Published on my Tumblr in 2013
The greatest thing I learned in my 25+ years in education was that people long to be taught something new, but the teacher and the method matters. There must be a level of rapport and confidence in the teacher. Just a ask a school parent that doesn’t trust their child’s teacher completely how much learning they believe is taking place in that classroom. GO ahead ask! You’ll find that parent struggling to support the leader in the classroom and in turn, the student will mirror that struggle.
Method matters too! A talented teacher will survey the audience regularly and instead of allowing anyone to drift or fall away from the instruction, they’ll change it up. Not generally on the fly either. They plan for that moment because they’re passionate about the subject and they know the emotional and psychological maturity of their audience.
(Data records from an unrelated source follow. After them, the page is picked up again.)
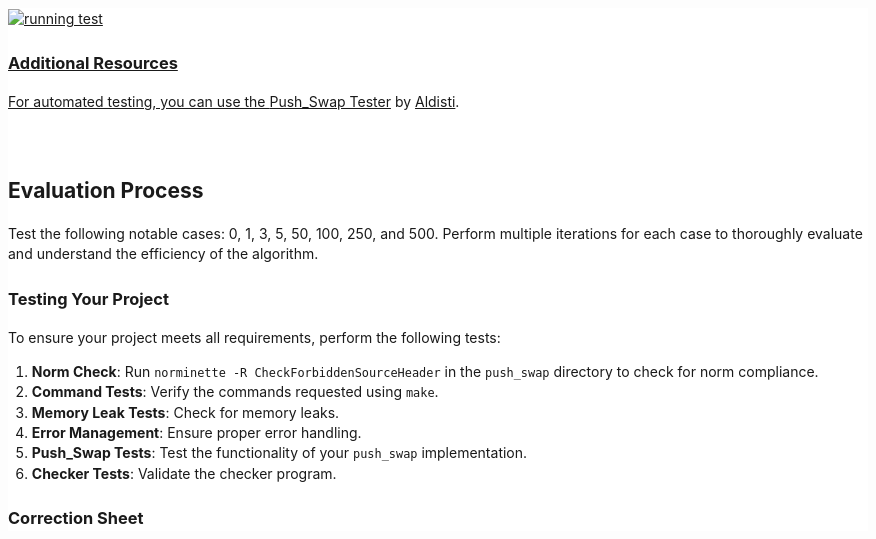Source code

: <a href="https://github.com/f-corvaro/PUSH_SWAP"><img align="center" alt="running test" width="650" src="https://github.com/f-corvaro/PUSH_SWAP/blob/main/.extra/visualizer_my_ps.gif">

### Additional Resources

For automated testing, you can use the [Push_Swap Tester](https://github.com/Aldisti/push_swap-tester) by [Aldisti](https://github.com/Aldisti).

</p>
<br>

## Evaluation Process

<p align="justify">

Test the following notable cases: 0, 1, 3, 5, 50, 100, 250, and 500. Perform multiple iterations for each case to thoroughly evaluate and understand the efficiency of the algorithm.

</p>

### Testing Your Project

<p align="justify">

To ensure your project meets all requirements, perform the following tests:

1. **Norm Check**: Run `norminette -R CheckForbiddenSourceHeader` in the `push_swap` directory to check for norm compliance.
2. **Command Tests**: Verify the commands requested using `make`.
3. **Memory Leak Tests**: Check for memory leaks.
4. **Error Management**: Ensure proper error handling.
5. **Push_Swap Tests**: Test the functionality of your `push_swap` implementation.
6. **Checker Tests**: Validate the checker program.

### Correction Sheet

<p align="center">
In business, leadership occasionally assumes the rapport necessary to impact people and successfully teach. It’s very rare simply because the adult learner/employee is “just there to work.” So business leaders must remember to use the same tool teachers use daily. Influence! It is everywhere in the daily operations of every business and if you don’t have influence you’re not using what you should have seen in elementary school.
Bottom line is simply that being in a position of authority doesn’t magically make you a leader in your workplace. You might even manage a great project and put all the pieces in place, but that does make you a leader. A leader knows their people, nurtures them, guides them and cares about their success. Everyone on your team knows it, believes in it, and chooses to follow you because they trust you and believe you will change their lives!